There are no descriptions sufficiently accurate to capture the utter absurdity of last year’s white and woolly season – in fact “white and woolly” doesn’t even scratch the surface.

During the days just before Christmas 2014, a record seven feet of flakes fell on Buffalo, New York. In comparison, we on Canada’s East Coast had gotten off Scot-free. In fact, on December 27, the mercury didn’t dip below 16C. We could have been forgiven for believing that the rest of the winter would be just as mild.

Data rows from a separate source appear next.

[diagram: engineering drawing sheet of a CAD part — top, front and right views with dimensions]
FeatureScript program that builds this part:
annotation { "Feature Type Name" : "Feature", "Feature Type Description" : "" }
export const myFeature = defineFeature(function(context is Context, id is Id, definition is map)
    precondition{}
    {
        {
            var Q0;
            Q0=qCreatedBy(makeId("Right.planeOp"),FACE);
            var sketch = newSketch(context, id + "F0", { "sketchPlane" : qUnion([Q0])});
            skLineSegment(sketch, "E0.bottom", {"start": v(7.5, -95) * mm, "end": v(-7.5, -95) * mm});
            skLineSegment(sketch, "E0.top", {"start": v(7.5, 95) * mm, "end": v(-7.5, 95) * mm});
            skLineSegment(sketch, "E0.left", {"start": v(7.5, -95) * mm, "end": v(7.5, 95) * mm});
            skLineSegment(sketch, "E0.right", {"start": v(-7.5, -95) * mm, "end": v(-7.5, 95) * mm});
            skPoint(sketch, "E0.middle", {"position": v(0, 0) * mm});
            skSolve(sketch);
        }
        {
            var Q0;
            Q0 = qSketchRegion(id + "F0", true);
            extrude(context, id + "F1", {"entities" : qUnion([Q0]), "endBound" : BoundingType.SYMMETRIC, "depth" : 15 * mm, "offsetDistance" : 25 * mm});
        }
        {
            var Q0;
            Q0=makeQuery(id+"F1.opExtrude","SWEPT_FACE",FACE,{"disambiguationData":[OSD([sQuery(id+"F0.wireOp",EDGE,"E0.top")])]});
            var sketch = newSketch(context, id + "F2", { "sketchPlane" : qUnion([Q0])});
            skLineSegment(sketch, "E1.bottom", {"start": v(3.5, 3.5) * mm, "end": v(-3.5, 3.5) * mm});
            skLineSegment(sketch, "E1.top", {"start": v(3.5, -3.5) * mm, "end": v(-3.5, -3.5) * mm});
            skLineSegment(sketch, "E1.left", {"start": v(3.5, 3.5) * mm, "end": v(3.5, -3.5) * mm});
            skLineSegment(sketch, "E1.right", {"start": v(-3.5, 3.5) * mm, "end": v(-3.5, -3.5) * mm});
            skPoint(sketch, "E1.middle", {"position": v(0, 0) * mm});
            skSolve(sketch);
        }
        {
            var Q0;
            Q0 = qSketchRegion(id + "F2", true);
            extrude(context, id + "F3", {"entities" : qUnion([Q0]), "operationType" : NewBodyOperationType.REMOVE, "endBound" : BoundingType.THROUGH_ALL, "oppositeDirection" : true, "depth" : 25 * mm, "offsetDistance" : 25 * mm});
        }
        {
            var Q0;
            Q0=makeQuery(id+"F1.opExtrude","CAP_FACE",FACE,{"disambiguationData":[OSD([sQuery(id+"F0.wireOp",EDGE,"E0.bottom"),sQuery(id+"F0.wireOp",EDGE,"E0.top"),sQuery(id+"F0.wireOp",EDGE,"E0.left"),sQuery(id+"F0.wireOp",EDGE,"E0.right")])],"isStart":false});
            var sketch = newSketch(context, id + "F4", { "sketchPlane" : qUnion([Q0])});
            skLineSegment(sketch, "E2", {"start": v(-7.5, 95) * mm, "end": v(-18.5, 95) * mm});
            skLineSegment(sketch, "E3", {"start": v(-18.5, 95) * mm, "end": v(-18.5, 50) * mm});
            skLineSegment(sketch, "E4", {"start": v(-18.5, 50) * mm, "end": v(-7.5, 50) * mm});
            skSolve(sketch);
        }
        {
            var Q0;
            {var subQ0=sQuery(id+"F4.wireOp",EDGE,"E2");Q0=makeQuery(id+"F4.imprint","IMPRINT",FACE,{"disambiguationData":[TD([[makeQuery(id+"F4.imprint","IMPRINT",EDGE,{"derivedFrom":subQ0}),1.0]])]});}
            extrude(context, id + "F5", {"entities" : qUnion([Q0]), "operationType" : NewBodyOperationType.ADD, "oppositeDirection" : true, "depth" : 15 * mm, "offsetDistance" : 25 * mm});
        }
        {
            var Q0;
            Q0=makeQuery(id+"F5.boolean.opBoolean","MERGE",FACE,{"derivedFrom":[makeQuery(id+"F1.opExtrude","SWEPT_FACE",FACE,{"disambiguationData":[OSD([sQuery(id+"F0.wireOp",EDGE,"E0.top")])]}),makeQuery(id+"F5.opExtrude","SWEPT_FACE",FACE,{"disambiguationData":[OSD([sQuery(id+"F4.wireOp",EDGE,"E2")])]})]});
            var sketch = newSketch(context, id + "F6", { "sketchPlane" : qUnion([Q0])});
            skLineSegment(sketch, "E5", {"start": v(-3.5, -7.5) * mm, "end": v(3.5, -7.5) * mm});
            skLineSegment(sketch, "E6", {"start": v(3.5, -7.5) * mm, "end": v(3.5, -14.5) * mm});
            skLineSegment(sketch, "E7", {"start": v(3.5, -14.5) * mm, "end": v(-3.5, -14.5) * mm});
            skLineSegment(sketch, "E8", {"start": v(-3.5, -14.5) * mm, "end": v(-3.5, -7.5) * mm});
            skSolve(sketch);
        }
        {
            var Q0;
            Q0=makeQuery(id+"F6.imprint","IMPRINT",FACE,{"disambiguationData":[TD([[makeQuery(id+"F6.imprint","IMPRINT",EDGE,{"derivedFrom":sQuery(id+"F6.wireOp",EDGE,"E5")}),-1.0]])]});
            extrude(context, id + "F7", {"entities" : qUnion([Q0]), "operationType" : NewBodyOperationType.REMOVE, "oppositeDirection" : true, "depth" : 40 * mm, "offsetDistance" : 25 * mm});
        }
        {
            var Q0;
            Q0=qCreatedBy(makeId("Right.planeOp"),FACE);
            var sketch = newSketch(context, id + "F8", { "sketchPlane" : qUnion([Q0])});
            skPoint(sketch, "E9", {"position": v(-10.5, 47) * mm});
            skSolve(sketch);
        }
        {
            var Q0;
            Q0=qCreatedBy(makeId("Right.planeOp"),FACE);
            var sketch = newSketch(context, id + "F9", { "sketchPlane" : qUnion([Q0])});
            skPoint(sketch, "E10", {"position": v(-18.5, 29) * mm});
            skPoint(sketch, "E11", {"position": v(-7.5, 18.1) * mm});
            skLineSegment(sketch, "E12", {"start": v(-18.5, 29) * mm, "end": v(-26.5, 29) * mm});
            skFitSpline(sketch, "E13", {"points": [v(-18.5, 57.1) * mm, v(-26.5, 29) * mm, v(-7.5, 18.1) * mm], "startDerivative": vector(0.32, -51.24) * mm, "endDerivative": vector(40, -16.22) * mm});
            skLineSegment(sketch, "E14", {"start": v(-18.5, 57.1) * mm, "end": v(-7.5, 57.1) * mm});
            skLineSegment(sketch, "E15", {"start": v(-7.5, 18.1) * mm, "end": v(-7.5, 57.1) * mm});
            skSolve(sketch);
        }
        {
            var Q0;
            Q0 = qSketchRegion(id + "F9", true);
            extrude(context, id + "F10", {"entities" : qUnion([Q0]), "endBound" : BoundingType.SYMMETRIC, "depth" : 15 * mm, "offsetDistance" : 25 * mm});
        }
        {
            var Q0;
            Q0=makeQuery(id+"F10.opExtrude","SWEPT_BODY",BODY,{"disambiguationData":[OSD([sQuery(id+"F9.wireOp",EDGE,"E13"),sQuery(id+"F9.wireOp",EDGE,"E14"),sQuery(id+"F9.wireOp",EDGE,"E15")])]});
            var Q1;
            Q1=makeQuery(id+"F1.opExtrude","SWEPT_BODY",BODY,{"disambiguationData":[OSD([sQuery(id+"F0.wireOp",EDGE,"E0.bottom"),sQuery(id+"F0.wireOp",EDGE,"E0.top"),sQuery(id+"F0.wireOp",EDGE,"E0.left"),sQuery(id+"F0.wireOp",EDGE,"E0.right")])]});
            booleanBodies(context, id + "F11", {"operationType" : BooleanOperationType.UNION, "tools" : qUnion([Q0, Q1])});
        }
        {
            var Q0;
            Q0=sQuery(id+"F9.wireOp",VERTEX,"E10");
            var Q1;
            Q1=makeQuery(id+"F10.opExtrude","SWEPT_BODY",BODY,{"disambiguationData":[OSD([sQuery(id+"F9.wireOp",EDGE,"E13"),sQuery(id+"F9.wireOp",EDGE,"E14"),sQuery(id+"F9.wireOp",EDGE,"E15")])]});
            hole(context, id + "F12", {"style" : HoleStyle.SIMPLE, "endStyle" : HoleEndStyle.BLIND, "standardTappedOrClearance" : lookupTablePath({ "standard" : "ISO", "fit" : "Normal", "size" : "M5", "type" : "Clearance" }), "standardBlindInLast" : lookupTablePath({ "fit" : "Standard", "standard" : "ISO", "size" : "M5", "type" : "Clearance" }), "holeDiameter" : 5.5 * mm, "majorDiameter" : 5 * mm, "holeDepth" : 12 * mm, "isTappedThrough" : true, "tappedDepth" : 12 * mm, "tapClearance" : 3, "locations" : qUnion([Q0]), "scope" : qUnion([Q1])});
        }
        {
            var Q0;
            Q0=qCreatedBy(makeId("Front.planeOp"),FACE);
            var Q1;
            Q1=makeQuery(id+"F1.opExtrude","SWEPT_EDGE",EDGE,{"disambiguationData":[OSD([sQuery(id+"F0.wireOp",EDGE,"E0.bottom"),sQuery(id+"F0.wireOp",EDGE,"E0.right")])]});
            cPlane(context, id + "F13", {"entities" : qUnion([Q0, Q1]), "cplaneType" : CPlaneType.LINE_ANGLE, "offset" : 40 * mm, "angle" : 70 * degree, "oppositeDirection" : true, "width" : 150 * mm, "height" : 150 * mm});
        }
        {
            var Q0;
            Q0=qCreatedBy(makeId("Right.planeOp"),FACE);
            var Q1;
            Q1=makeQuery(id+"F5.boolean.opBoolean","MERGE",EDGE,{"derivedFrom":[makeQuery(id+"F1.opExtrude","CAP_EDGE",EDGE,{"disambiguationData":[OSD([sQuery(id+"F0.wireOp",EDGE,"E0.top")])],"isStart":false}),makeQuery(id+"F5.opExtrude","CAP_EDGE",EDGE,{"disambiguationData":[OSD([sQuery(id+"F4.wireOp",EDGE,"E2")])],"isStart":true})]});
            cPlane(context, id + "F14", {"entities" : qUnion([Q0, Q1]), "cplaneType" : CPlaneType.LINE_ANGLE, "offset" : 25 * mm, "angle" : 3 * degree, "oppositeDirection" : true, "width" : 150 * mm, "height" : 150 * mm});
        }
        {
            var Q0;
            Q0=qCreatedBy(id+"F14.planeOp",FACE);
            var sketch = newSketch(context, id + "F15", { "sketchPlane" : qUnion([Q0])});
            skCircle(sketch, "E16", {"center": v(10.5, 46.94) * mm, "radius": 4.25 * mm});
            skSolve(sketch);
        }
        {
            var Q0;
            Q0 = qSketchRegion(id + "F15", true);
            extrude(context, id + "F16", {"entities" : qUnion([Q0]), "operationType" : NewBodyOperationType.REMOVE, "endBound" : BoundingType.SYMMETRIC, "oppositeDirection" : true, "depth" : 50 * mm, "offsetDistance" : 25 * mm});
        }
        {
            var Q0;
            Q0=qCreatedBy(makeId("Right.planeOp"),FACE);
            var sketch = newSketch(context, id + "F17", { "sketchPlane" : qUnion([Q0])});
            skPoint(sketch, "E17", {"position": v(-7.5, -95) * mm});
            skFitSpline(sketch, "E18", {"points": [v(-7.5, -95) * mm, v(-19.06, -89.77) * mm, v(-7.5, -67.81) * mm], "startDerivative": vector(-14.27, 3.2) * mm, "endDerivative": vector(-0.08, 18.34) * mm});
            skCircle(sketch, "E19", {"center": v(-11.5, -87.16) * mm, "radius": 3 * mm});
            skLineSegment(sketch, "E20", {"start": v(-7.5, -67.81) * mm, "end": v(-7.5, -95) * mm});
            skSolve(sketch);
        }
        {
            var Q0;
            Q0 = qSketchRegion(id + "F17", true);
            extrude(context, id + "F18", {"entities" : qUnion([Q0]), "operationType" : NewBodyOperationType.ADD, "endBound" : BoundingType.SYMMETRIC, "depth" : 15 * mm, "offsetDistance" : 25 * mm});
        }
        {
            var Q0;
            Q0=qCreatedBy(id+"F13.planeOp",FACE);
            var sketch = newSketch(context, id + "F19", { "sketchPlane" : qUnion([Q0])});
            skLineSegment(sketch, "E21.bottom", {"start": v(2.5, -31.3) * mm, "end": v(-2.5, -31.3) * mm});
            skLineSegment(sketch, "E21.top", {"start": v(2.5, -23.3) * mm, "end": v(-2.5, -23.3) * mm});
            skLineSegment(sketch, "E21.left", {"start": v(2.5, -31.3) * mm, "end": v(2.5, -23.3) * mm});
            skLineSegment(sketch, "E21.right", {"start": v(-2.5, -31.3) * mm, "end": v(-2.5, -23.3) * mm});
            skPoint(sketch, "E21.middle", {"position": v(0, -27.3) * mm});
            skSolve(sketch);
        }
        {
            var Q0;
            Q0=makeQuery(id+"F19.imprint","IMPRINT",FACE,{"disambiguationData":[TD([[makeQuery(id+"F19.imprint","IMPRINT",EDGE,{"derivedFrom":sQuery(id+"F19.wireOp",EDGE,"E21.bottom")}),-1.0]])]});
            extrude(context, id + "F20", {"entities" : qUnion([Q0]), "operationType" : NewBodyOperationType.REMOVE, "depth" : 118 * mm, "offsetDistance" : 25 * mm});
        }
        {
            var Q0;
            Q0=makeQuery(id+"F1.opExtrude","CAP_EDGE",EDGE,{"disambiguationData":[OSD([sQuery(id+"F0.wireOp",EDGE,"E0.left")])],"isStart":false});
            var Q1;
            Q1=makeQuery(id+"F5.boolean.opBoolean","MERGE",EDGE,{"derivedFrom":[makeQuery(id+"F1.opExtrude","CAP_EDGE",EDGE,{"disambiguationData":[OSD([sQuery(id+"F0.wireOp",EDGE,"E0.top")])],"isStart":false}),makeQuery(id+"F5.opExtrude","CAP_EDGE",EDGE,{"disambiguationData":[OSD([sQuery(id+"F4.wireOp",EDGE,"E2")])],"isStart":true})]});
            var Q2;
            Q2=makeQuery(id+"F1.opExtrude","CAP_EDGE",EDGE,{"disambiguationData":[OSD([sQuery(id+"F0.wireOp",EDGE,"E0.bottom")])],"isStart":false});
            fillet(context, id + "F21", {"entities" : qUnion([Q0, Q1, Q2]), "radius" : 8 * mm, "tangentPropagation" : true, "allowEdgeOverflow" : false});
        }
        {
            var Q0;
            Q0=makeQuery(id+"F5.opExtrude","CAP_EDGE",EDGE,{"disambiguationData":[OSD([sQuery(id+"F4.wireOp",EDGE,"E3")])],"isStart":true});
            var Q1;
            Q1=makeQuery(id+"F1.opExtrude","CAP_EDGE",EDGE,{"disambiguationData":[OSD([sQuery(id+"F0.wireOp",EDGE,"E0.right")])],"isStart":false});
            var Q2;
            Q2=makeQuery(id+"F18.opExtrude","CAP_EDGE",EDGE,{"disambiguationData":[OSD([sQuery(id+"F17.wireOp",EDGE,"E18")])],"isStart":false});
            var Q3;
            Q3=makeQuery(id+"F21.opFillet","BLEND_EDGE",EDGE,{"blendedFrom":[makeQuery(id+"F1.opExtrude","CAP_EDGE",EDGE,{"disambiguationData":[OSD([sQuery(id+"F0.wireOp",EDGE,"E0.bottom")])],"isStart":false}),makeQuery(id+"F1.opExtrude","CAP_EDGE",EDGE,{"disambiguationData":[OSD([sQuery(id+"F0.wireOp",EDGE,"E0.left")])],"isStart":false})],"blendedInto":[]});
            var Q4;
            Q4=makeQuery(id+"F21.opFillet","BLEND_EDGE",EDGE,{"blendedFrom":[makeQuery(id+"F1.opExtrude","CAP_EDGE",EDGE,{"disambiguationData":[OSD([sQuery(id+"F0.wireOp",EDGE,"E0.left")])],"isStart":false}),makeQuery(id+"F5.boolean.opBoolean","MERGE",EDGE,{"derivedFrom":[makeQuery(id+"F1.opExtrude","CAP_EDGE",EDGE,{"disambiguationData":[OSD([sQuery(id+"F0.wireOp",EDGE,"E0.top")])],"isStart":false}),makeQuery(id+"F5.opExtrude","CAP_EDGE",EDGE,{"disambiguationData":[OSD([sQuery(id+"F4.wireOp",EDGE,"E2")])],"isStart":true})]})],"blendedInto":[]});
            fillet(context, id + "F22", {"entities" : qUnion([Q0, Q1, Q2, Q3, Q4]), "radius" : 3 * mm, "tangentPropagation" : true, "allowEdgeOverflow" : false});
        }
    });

Except for the fact that The Almighty was not in a forgiving mood.

When Old Man Winter finally descended sometime in mid-January, he arrived for the duration – kicking up his feet, daily belching snow and ice, until, under some of the coldest temperatures on record, he had deposited as much as 500 centimeters (16.4 feet) on my West-end neighbourhood of the Hub City, by early April. Even the old-timers where astonished.

At some point in late June, the last of the once-incredible snow dump, adjacent to the Shopper’s Drug Mart on Vaughan-Harvey Blvd., had finally melted to the ground, leaving only the standards and flags intrepid mountaineers had planted on its peak.

Then, mercifully, came summer – one of the finest and longest on record in this corner of the Canadian Steppe.

Also, rather rudely, came Prime Minister Stephen Harper’s election call on August 6, reminding us all that October 19 is just around the corner, vaulting us all into the shoulder season that prefaces the arrival of winter, once again.

There ought to be a law, in this country, that proscribes warm-weather political campaigns – one that prohibits stern-faced candidates from invoking the certainty that our cold, dark, worried hearts are as inevitable as a February Nor’easter.

Leave that to the shovel season, when those who want to vote for “one-of-the-above” or “none-of-the-above” must work to get out of their driveways and exercise their democratic rights, come rain, sleet, ice, and snow.

As it is, signs urging voters to nullify their ballots have been showing up all over Moncton’s downtown in recent days – the lazy, hazy consequence, perhaps, of a glorious summer, interrupted by the same, old politics of division, easy partisanship, and cynical vote pandering.

Try erecting those road-sign messages (any messages) in the middle of a blizzard; see how far you get.

Still, we persevere; looking for a main chance, searching for a man or woman who will speak the truth, for once, to power, tracking the Great Dear of democracy through the September of our expectations, the snows of the impossible winters of our frozen minds, the frigid springs of our disbelief, and, finally, the summer seasons of our discontent.

As for me, I will take the last of this beatific time of the year to reflect, under the blue sky and baking temperatures, on the fleeting nature of pure joy: When the lambs and lions of the political world might finally lie down together, and contemplate building this province, this region, this country together.

After all, then, and only then, will we fully awake.